Der Gefangene steht in der Zellentür, im Hintergrund die neugierigen Gesichter der Mithäftlinge. Ich schaue auf den Antrag. „Bitte um ein Gespräch mit dem Pfarrer wegen familiärer Probleme“, steht da.
„Um welche Probleme handelt es sich?“ Wir sitzen mittlerweile in einem Gesprächsraum, von denen es auf jedem Haftflur zwei gibt, mit Glaswand, aus Sicherheitsgründen von außen einsehbar, aber immerhin schalldicht, zumindest also geeignet für ein seelsorgerliches Sondierungsgespräch.

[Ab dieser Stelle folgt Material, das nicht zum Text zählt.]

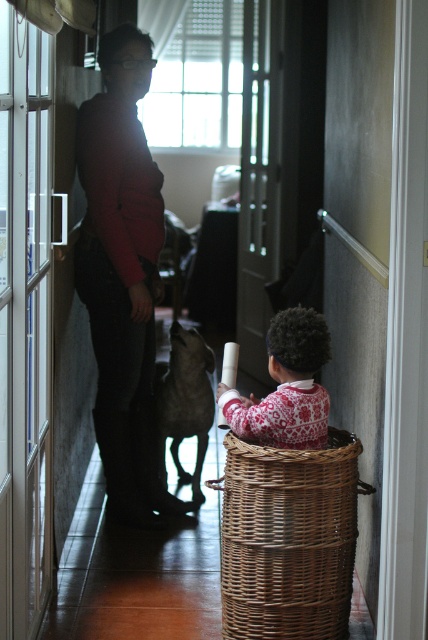
Image resolution: width=428 pixels, height=640 pixels. What do you see at coordinates (122, 276) in the screenshot?
I see `matte red sweater at center` at bounding box center [122, 276].

Which is below, matte red sweater at center or red and white sweater at center?

red and white sweater at center is below.

Which is in front, point (151, 362) or point (219, 381)?

Point (219, 381) is more forward.

The image size is (428, 640). I want to click on matte red sweater at center, so click(x=122, y=276).

Does woven brown basket at lower right appear under red and white sweater at center?

Yes, woven brown basket at lower right is below red and white sweater at center.

Is woven brown basket at lower right closer to the viewer compared to red and white sweater at center?

Yes, it is in front of red and white sweater at center.

Between point (264, 582) and point (306, 314), which one is positioned behind?

Positioned behind is point (306, 314).

Identify the location of woven brown basket at lower right. (288, 538).

Is matte red sweater at center smaller than woven brown basket at lower right?

No.

Which is below, matte red sweater at center or woven brown basket at lower right?

woven brown basket at lower right is lower down.

Locate an element on the screen. This screenshot has height=640, width=428. matte red sweater at center is located at coordinates (122, 276).

This screenshot has width=428, height=640. Identify the location of matte red sweater at center. [122, 276].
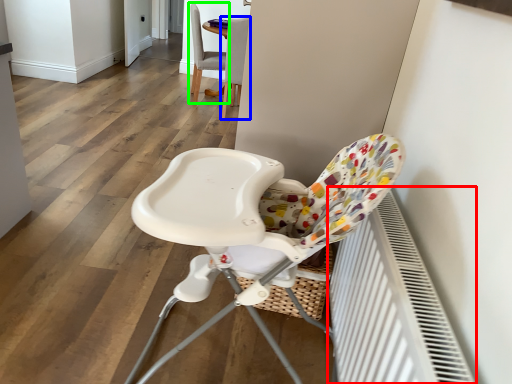
Question: Considering the real-world distances, which object is closest to radiator (highlighted by a red box)? chair (highlighted by a blue box) or chair (highlighted by a green box).

Choices:
 (A) chair
 (B) chair

Answer: (A)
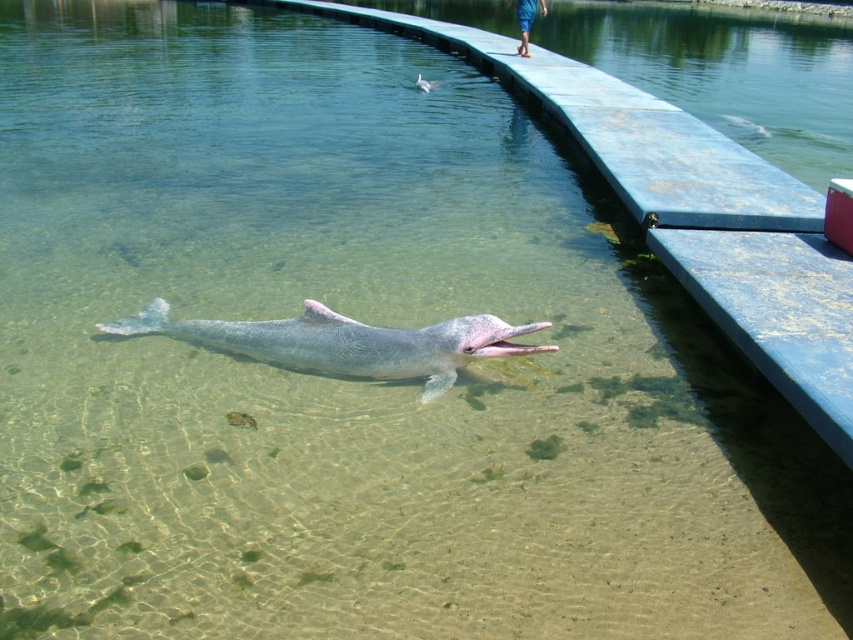
Question: Is gray matte dolphin at center smaller than pink rubber dolphin at center?

Choices:
 (A) yes
 (B) no

Answer: (B)

Question: Which point is farther to the camera?

Choices:
 (A) (148, 314)
 (B) (422, 90)

Answer: (B)

Question: Can you confirm if gray matte dolphin at center is bigger than pink rubber dolphin at center?

Choices:
 (A) no
 (B) yes

Answer: (B)

Question: Which of the following is the farthest from the observer?

Choices:
 (A) gray matte dolphin at center
 (B) pink rubber dolphin at center

Answer: (B)

Question: Is the position of gray matte dolphin at center less distant than that of pink rubber dolphin at center?

Choices:
 (A) no
 (B) yes

Answer: (B)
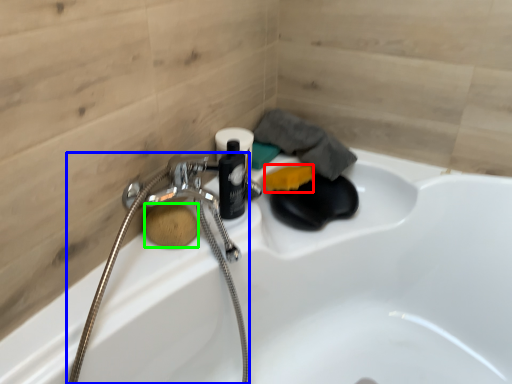
Question: Estimate the real-world distances between objects in this image. Which object is farther from soap (highlighted by a red box), garden hose (highlighted by a blue box) or soap (highlighted by a green box)?

Choices:
 (A) garden hose
 (B) soap

Answer: (B)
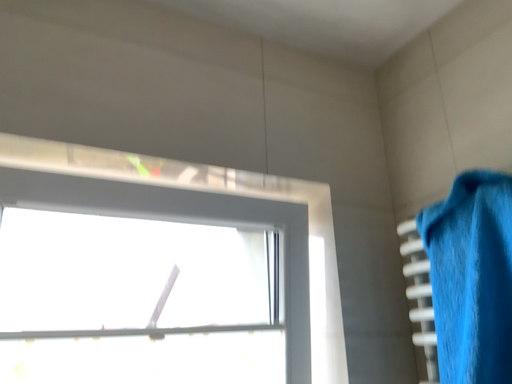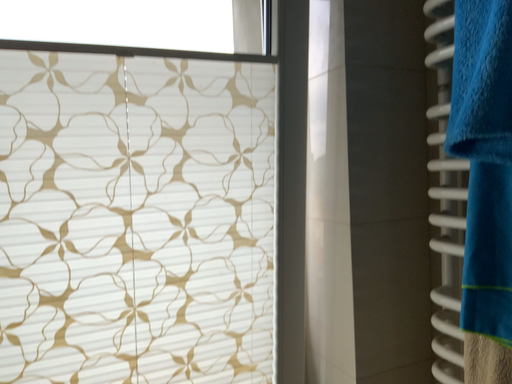
Question: Which way did the camera rotate in the video?

Choices:
 (A) rotated downward
 (B) rotated upward

Answer: (A)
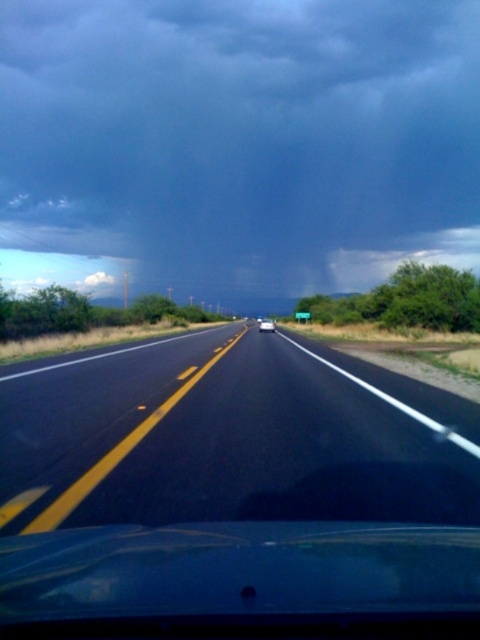
Based on the photo, you are driving a car that is 5 meters long and need to overtake the white glossy sedan at center. The black asphalt highway at center has a double yellow line. Can you safely overtake the sedan within the next 50 meters?

The distance between the black asphalt highway at center and white glossy sedan at center is 48.39 meters. Since your car is 5 meters long and the required distance to overtake safely is typically longer than the sum of both vehicles, you cannot safely overtake within the next 50 meters because 48.39 meters is less than the needed distance.

You are driving a car and see the black asphalt highway at center and the white glossy sedan at center ahead. Which object is closer to you?

The white glossy sedan at center is closer because the black asphalt highway at center is in front of it, meaning the highway is farther away.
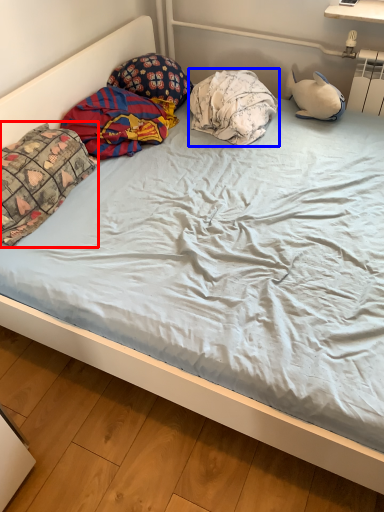
Question: Among these objects, which one is nearest to the camera, pillow (highlighted by a red box) or pillow (highlighted by a blue box)?

Choices:
 (A) pillow
 (B) pillow

Answer: (A)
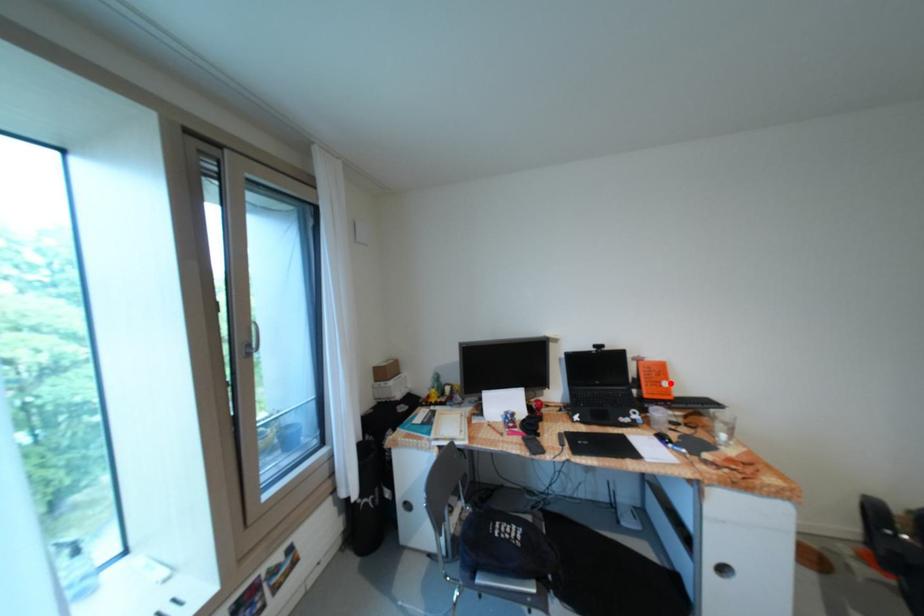
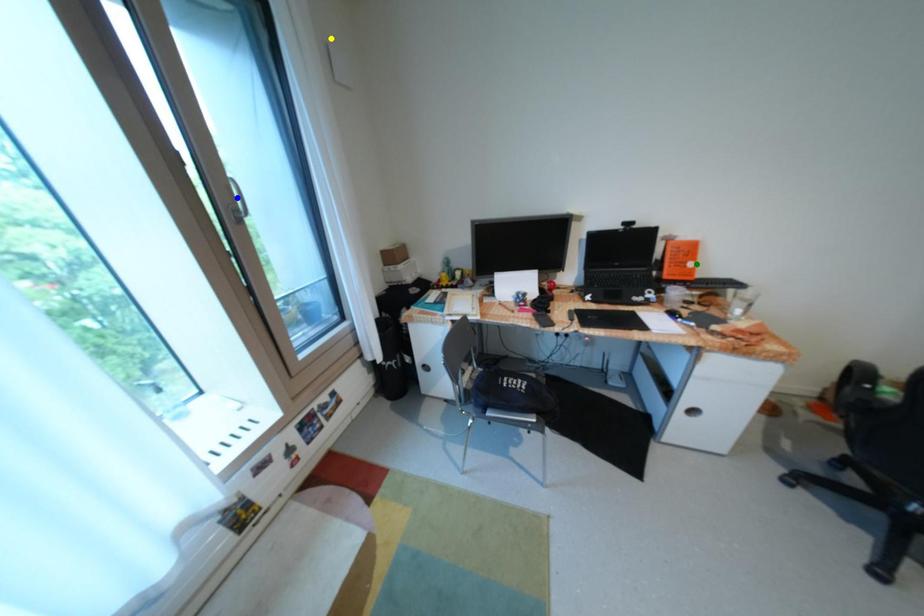
Question: I am providing you with two images of the same scene from different viewpoints. A red point is marked on the first image. You are given multiple points on the second image. Can you choose the point in image 2 that corresponds to the point in image 1?

Choices:
 (A) blue point
 (B) green point
 (C) yellow point

Answer: (B)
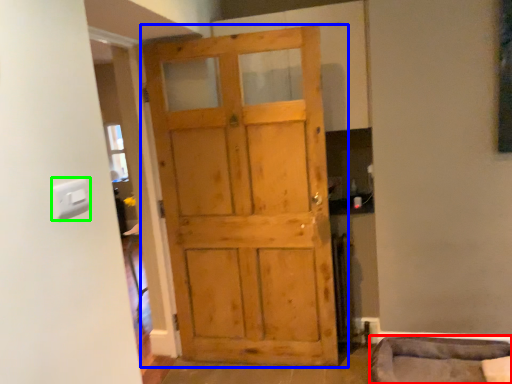
Question: Considering the real-world distances, which object is farthest from furniture (highlighted by a red box)? door (highlighted by a blue box) or light switch (highlighted by a green box)?

Choices:
 (A) door
 (B) light switch

Answer: (B)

„Die Sache ist die, ich bin seit vier Wochen verhaftet, und von meiner Familie war noch keiner zu Besuch.“
Ich nicke. Aus vielen Gesprächen weiß ich, wie weh es tut, wenn von heute auf morgen sämtliche persönliche Beziehungen abgehackt werden, alle Kontakte zur Außenwelt unterbunden. Sorge, wie es den Kindern geht, den Eltern, den Ehefrauen. Angst, hier drinnen vergessen zu werden.
„Die wissen vielleicht gar nicht, wo ich bin.“
„Aber Sie haben doch ein Telefonat führen dürfen, um ihre Angehörigen zu informieren.“
„Trotzdem, Herr Pfarrer, die haben noch kein Geld auf mein Konto eingezahlt.“
Ich blicke ernst drein, doch innerlich muss ich schmunzeln. Ich weiß nun, worauf das Gespräch hinauslaufen wird. Bargeld ist im Gefängnis verboten. Doch jeder Gefangene hat ein Konto, über das er seine Ausgaben für den begehrten zwei-wöchentlichen Einkauf buchen kann - wenn denn durch Arbeit oder Überweisungen von außerhalb ein entsprechender Kontostand zu verzeichnen ist.
„Was kann ich denn für Sie tun?“
„Ich dachte ... vielleicht ... ich kann ja am Einkauf übermorgen nicht teilnehmen, weil meine Mutter noch kein Geld geschickt hat. Und da dachte ich, vielleicht können Sie mir mit einem Päckchen Tabak aushelfen...“
Gefängnis heißt Mangel. Mangel an Bewegungsfreiheit. Einschränkung der Lebensmöglichkeiten. Mangel an Kontakt mit Menschen, die man sich aussuchen kann. Nach allem wird der Pfarrer gefragt. Aber am allermeisten nach Tabak.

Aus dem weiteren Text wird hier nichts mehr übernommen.